Task goal: Verbatim output of the full listing is required.

Task inputs:
-*-

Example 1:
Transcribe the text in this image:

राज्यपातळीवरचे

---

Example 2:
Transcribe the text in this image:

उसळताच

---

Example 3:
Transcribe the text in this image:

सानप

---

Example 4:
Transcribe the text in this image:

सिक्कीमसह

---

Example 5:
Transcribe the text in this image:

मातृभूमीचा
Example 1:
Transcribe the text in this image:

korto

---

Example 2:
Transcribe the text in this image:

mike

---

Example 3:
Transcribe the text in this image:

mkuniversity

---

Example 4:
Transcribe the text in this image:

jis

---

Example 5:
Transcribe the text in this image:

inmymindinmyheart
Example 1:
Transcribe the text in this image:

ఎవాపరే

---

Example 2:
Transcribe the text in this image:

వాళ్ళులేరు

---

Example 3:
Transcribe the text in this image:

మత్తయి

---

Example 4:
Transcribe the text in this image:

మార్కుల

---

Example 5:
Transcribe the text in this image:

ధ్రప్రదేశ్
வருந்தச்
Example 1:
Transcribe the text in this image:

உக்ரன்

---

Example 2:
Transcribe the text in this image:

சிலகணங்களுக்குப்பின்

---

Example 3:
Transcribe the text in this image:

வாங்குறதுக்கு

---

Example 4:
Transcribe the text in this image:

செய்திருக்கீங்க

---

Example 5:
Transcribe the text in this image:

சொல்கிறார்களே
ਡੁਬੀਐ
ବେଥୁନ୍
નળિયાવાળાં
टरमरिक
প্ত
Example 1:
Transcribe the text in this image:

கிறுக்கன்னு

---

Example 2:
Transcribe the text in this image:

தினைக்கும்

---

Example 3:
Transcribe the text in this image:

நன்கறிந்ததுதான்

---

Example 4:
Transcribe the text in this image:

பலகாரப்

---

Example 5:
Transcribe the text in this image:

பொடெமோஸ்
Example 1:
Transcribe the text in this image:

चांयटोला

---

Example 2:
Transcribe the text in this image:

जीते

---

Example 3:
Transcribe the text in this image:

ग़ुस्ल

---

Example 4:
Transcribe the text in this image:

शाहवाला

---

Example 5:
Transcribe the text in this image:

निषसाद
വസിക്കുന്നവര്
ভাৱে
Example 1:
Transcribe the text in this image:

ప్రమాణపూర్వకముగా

-*-

Exercise answer:
Example 1:
Transcribe the text in this image:

राज्यपातळीवरचे

---

Example 2:
Transcribe the text in this image:

उसळताच

---

Example 3:
Transcribe the text in this image:

सानप

---

Example 4:
Transcribe the text in this image:

सिक्कीमसह

---

Example 5:
Transcribe the text in this image:

मातृभूमीचा
Example 1:
Transcribe the text in this image:

korto

---

Example 2:
Transcribe the text in this image:

mike

---

Example 3:
Transcribe the text in this image:

mkuniversity

---

Example 4:
Transcribe the text in this image:

jis

---

Example 5:
Transcribe the text in this image:

inmymindinmyheart
Example 1:
Transcribe the text in this image:

ఎవాపరే

---

Example 2:
Transcribe the text in this image:

వాళ్ళులేరు

---

Example 3:
Transcribe the text in this image:

మత్తయి

---

Example 4:
Transcribe the text in this image:

మార్కుల

---

Example 5:
Transcribe the text in this image:

ధ్రప్రదేశ్
வருந்தச்
Example 1:
Transcribe the text in this image:

உக்ரன்

---

Example 2:
Transcribe the text in this image:

சிலகணங்களுக்குப்பின்

---

Example 3:
Transcribe the text in this image:

வாங்குறதுக்கு

---

Example 4:
Transcribe the text in this image:

செய்திருக்கீங்க

---

Example 5:
Transcribe the text in this image:

சொல்கிறார்களே
ਡੁਬੀਐ
ବେଥୁନ୍
નળિયાવાળાં
टरमरिक
প্ত
Example 1:
Transcribe the text in this image:

கிறுக்கன்னு

---

Example 2:
Transcribe the text in this image:

தினைக்கும்

---

Example 3:
Transcribe the text in this image:

நன்கறிந்ததுதான்

---

Example 4:
Transcribe the text in this image:

பலகாரப்

---

Example 5:
Transcribe the text in this image:

பொடெமோஸ்
Example 1:
Transcribe the text in this image:

चांयटोला

---

Example 2:
Transcribe the text in this image:

जीते

---

Example 3:
Transcribe the text in this image:

ग़ुस्ल

---

Example 4:
Transcribe the text in this image:

शाहवाला

---

Example 5:
Transcribe the text in this image:

निषसाद
വസിക്കുന്നവര്
ভাৱে
Example 1:
Transcribe the text in this image:

ప్రమాణపూర్వకముగా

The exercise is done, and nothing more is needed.